The most important news of the last month for all website traffic was the Google’s confirmation that both “Discovered – Currently Not Indexed” and “Crawled – Currently Not Indexed” Status could Last forever” in the Google Search Central. In other words, they may crawl a webpage, but they may choose not to index it and unless interdicted, they may never come back to it again.
Till now, this would have typically happened only if the Googlebot was unable to index, because your site was coded in some obsolete language, or was extremely slow, or you had no-index, or a block on the page. As of last year, “Googlebot may decide that some crawled pages on the domain aren’t worth indexing and decides not to index them by looking for a pattern in their URL, meta-information, or content.”
The recommendation by Google is to ensure that the pages have fresh titles and fresh content. In case of shows, here is a general example of a time when DWG helped address a title freshness issue for one of our art clients on ARTdynamix™:
The venue has a repeating annual one-day program, and chooses to promote the program by year and program name, e.g. alphabet-soup-series-2021 page and alphabet-soup-series-2022. In this case, since the 2021 page had been crawled and the meta titles for both pages were alphabet soup series, despite clear differences in content – because some of the content was pulled from the previous year’s page -the bot chose not to index the page.

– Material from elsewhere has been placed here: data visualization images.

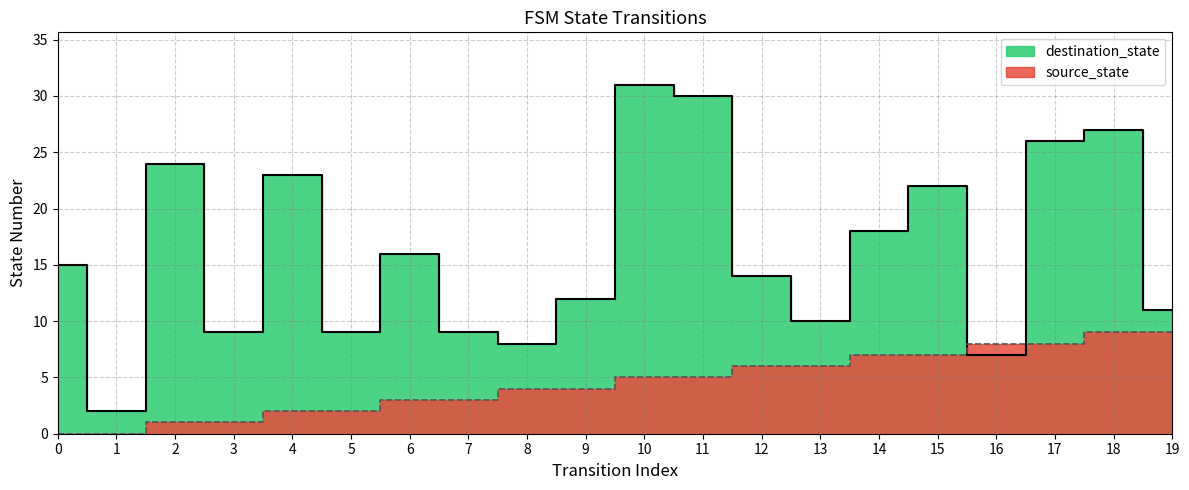

True or false: destination_state has a value of 9 at 3.

True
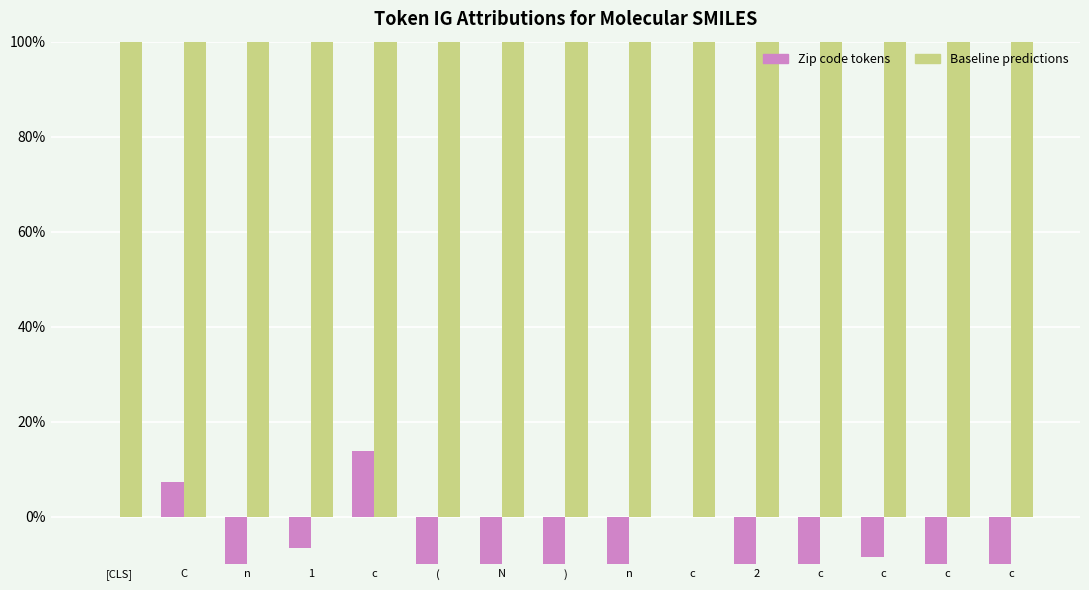

What is the label of the 1st bar from the left?

[CLS]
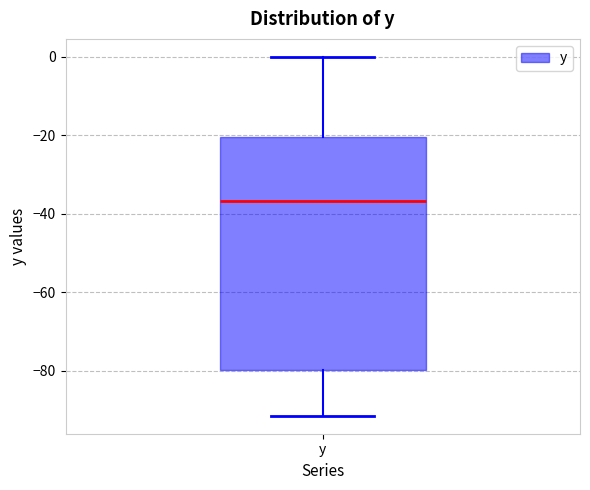

Where does the upper whisker of the box for y end on the y-axis? The values are not printed on the chart, so give them approximately, as read against the axis.

0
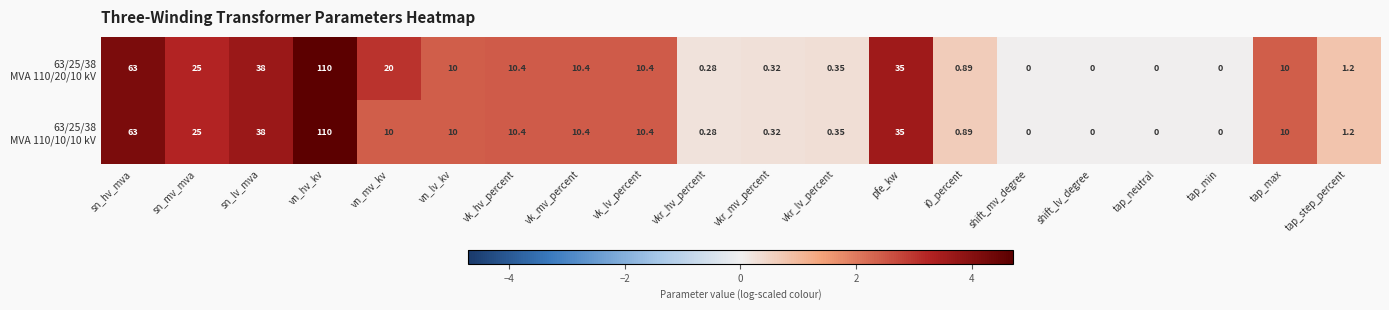

At which category is the sum across all series the highest?

vn_hv_kv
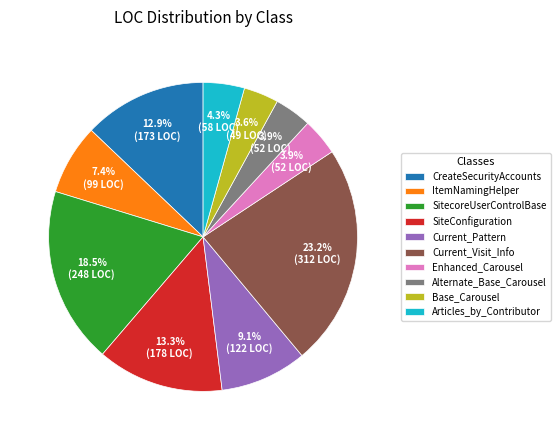

Is it true that Articles_by_Contributor is 15% of the pie?

False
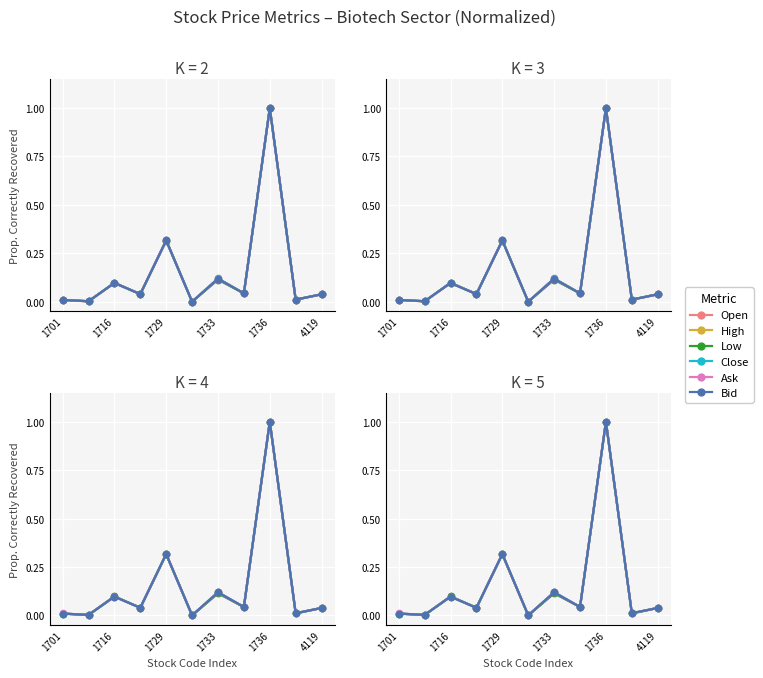

Rank the series by their maximum value, from highest to lowest.

Open, High, Low, Close, Ask, Bid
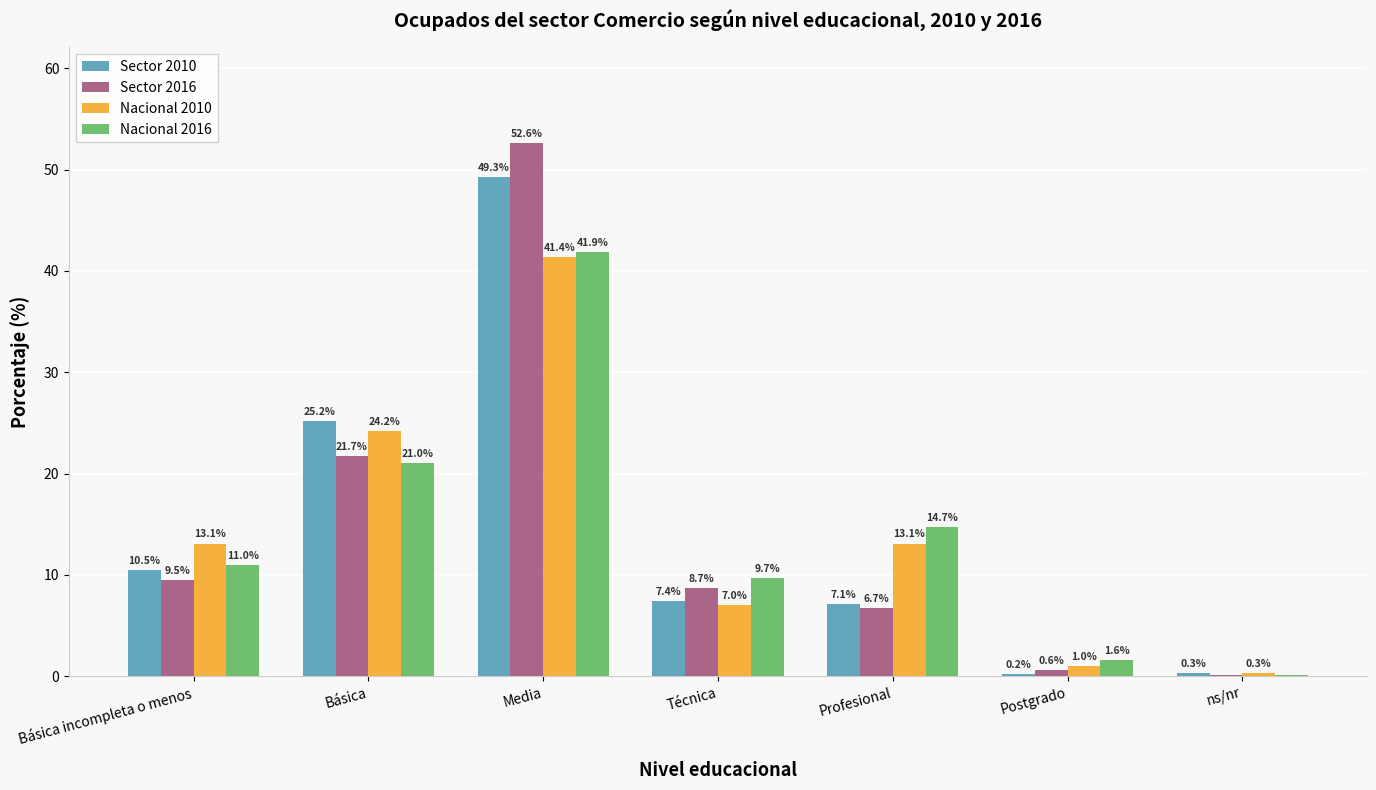

What is the highest value of the Nacional 2016 series?

41.9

To resolve this problem, we first 301 redirected the 2021 page to the 2022 page to ensure that the appropriate information reaches the consumer. Second, we requested an indexing of the 2022 page which took a while but was eventually done. Once the 2022 page was indexed, we removed the 301 redirect from the 2021 page. And finally, we modified the title tag for the 2021 page, renamed it redirected the old link, and removed the duplicate content, in case the bot returns to look at these pages. Of course, the time is worthwhile to make sure the page is found!
We encourage you to use more descriptive meta titles, for example if 2021 alphabet soup series is about Diversity, Equity & Inclusion then the meta title of the Diversity-Equity-Inclusion-series page should be 2021 Diversity, Equity & Inclusion program for 2021 alphabet soup series, and for the Disability-Justice-Series page(2022 alphabet soup series) the meta title may be Disability Justice program for 2022 alphabet soup series.
This rule is applicable if you are a presenting organization or have shows of your own and choose to have topical series included and is not necessarily the same for those membership organizations that hold annual conferences, or if you have e-commerce or content site. Googlebot is smart enough to tell the difference and treats them differently.
But no matter what kind of site you have, at the end of the day, you should have an indexing strategy in mind, and create a well-optimized site map and avoid duplicate content.